Gail Simone was the writer of Barbara Gordon's return to the costume for "New 52," and described it at the time as the character reclaiming her history.
"She's been removed from the action and danger for a long time. With this relaunch, she is still very much Barbara, but she can reclaim a part of her history and legacy with modern stories, in her own book and elsewhere, drawn by some wonderful artists," Simone told Newsarama. "The DCU in September is going to be about exploration for a while, and it seems remarkable, but this is the first time in DC history that Barbara Gordon has had an ongoing solo book."
Although no longer disabled, Simone wasn't wiping away the events of The Killing Joke - that traumatic event continued to clue into Barbara's story.
"Compared to issue #1, Barbara Gordon has worked through some of her post-traumatic stress," Simone told Comicosity in 2014. "Not to say she’s worked through all of it, but she’s learning how to cope and live with the traumatic event that happened to her - and also how to move on with her life and live with the fact that she does have some survivor’s guilt.
"She’s been working through her issues. She’s still trying to get that perfect job that she hasn’t gotten and find a good love relationship," the writer continued. "I think she’s stronger now. She’s been through a lot in these 30-some issues and we’ve put her up against a lot of tough situations. All it has done has made her stronger."

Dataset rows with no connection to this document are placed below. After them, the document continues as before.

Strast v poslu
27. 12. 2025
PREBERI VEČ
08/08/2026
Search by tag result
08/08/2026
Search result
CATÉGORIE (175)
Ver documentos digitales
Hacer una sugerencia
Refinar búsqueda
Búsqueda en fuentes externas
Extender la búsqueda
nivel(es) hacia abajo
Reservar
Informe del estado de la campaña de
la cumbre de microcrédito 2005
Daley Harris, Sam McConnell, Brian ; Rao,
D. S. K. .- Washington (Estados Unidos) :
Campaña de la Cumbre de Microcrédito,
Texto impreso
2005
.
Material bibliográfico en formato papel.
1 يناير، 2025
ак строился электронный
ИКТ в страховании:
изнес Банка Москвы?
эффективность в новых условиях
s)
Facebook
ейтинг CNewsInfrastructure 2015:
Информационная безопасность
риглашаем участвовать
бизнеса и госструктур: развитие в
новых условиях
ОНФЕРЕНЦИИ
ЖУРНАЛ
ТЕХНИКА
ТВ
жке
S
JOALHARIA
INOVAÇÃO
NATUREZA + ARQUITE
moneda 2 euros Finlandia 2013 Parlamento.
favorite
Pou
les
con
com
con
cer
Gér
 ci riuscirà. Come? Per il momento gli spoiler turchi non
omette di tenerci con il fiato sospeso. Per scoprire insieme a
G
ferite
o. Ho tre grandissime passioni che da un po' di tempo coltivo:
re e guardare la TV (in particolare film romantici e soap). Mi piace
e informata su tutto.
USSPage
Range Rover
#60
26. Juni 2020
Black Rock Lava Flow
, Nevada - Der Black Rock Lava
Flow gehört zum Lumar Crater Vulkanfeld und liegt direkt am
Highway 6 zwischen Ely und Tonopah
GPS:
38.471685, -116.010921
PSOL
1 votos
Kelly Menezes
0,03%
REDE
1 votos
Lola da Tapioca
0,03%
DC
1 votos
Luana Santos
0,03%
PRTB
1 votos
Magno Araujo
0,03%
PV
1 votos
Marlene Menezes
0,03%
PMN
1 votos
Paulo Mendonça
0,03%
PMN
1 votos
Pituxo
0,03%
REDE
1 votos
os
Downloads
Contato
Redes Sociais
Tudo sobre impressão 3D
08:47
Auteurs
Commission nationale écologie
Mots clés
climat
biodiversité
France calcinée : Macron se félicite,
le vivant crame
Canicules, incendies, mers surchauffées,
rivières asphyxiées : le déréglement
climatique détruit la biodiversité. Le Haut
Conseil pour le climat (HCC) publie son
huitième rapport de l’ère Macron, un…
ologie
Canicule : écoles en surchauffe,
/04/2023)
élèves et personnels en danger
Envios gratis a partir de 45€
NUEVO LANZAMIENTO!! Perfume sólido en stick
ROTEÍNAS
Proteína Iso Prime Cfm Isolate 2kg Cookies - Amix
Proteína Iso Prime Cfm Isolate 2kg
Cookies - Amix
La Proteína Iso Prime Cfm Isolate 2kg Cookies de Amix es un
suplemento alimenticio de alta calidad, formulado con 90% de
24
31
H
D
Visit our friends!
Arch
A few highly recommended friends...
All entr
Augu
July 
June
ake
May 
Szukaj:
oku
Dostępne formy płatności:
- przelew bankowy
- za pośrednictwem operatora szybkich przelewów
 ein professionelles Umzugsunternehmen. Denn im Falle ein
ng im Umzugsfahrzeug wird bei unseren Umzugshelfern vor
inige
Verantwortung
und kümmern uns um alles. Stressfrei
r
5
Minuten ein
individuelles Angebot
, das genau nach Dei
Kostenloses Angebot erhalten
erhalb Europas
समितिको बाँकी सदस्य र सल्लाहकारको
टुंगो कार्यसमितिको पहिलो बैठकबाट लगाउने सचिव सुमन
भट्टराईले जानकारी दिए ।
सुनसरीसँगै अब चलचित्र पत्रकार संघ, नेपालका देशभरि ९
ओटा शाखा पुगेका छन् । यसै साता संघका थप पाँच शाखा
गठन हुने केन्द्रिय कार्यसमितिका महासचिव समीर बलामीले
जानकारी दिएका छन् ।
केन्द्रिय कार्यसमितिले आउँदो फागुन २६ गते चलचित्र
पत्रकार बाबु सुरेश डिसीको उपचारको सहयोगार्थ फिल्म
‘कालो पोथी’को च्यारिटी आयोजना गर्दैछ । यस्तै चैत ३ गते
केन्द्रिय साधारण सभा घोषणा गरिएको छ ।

After Simone's "New 52" Batgirl run, DC segued to the "Batgirl of Burnside" era with Cameron Stewart, Brenden Fletcher, and Babs Tarr. While Barbara had been defined by her The Killing Joke trauma for decades, that trio sought to show there was more to her than just her trauma.
"I think Batgirl as a character had been in such a dark place, it was an obvious journey for us," Fletcher told Comicosity in 2015. "Cameron and I wanted for her to be the Batgirl that we grew up with - not exactly in her characterization, but in the way that she felt like the iconic version of Barbara Gordon as Batgirl: Yvonne Craig from the 1966 Batman TV show, Barbara Gordon from Batman: The Animated Series, from the old comics in the 1960s and 70s. We wanted to feel that from the character."
"What it gave us was an implied arc where we allowed Barbara to make a hard decision about what she wanted her future to be, that is, that she wanted a brighter day for herself," Fletcher continued. "But she didn’t quite know how to get there. Our arc is her journey to discover her north star, her normalcy… her middle ground. 'Who am I really, when I’m not mired in the misery of the Bat-world or Bruce Wayne’s darkness? When I’m not dragged down into the depths of crime, who am I? And who did I want Batgirl to be back when I was 16 and created Batgirl?'"
After the onset of "Rebirth" in 2016, Batgirl has meshed many of those themes into a multi-faceted character dealing with everyday problems as a person in her mid-twenties trying to survive in Gotham, all while tackling the trauma that comes along with her disability and PTSD. Barbara’s costume and codename might have changed and may continue to, but one thing remains – the strength she finds through her trauma to continue to fight the good fight no matter the obstacle.